ACTIVITY: Please output the whole listing below exactly as it is.

GIVEN INFORMATION:

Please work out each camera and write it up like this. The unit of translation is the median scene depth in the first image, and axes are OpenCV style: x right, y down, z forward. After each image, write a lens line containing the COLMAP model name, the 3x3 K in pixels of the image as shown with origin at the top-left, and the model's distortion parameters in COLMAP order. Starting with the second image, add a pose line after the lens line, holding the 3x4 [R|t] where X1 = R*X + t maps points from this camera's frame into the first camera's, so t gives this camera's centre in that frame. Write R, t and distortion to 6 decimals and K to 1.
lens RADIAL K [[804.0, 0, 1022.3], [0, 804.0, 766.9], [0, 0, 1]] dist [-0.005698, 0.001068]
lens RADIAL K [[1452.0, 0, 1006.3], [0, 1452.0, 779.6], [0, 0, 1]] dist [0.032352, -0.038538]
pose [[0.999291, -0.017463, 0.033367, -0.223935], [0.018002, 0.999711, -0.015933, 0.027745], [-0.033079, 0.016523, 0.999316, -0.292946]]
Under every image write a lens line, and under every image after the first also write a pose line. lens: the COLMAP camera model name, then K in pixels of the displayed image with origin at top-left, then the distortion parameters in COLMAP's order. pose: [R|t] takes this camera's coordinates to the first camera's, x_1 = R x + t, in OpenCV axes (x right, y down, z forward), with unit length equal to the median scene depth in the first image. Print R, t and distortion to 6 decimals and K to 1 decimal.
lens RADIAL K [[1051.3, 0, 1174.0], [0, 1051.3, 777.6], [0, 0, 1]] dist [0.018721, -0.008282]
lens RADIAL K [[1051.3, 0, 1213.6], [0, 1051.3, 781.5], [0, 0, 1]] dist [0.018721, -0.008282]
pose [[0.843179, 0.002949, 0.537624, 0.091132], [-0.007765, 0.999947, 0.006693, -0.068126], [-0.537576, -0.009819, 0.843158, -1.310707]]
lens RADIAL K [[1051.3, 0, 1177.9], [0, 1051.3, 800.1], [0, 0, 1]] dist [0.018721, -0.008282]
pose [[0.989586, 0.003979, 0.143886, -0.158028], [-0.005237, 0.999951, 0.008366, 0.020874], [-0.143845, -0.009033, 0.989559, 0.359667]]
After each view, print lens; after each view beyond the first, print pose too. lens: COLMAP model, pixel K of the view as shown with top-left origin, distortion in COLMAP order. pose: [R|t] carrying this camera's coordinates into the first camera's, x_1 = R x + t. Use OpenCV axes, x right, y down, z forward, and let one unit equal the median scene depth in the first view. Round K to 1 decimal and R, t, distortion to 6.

RESPONSE TO THIS EXERCISE:
Please work out each camera and write it up like this. The unit of translation is the median scene depth in the first image, and axes are OpenCV style: x right, y down, z forward. After each image, write a lens line containing the COLMAP model name, the 3x3 K in pixels of the image as shown with origin at the top-left, and the model's distortion parameters in COLMAP order. Starting with the second image, add a pose line after the lens line, holding the 3x4 [R|t] where X1 = R*X + t maps points from this camera's frame into the first camera's, so t gives this camera's centre in that frame. Write R, t and distortion to 6 decimals and K to 1.
lens RADIAL K [[804.0, 0, 1022.3], [0, 804.0, 766.9], [0, 0, 1]] dist [-0.005698, 0.001068]
lens RADIAL K [[1452.0, 0, 1006.3], [0, 1452.0, 779.6], [0, 0, 1]] dist [0.032352, -0.038538]
pose [[0.999291, -0.017463, 0.033367, -0.223935], [0.018002, 0.999711, -0.015933, 0.027745], [-0.033079, 0.016523, 0.999316, -0.292946]]
Under every image write a lens line, and under every image after the first also write a pose line. lens: the COLMAP camera model name, then K in pixels of the displayed image with origin at top-left, then the distortion parameters in COLMAP's order. pose: [R|t] takes this camera's coordinates to the first camera's, x_1 = R x + t, in OpenCV axes (x right, y down, z forward), with unit length equal to the median scene depth in the first image. Print R, t and distortion to 6 decimals and K to 1 decimal.
lens RADIAL K [[1051.3, 0, 1174.0], [0, 1051.3, 777.6], [0, 0, 1]] dist [0.018721, -0.008282]
lens RADIAL K [[1051.3, 0, 1213.6], [0, 1051.3, 781.5], [0, 0, 1]] dist [0.018721, -0.008282]
pose [[0.843179, 0.002949, 0.537624, 0.091132], [-0.007765, 0.999947, 0.006693, -0.068126], [-0.537576, -0.009819, 0.843158, -1.310707]]
lens RADIAL K [[1051.3, 0, 1177.9], [0, 1051.3, 800.1], [0, 0, 1]] dist [0.018721, -0.008282]
pose [[0.989586, 0.003979, 0.143886, -0.158028], [-0.005237, 0.999951, 0.008366, 0.020874], [-0.143845, -0.009033, 0.989559, 0.359667]]
After each view, print lens; after each view beyond the first, print pose too. lens: COLMAP model, pixel K of the view as shown with top-left origin, distortion in COLMAP order. pose: [R|t] carrying this camera's coordinates into the first camera's, x_1 = R x + t. Use OpenCV axes, x right, y down, z forward, and let one unit equal the median scene depth in the first view. Round K to 1 decimal and R, t, distortion to 6.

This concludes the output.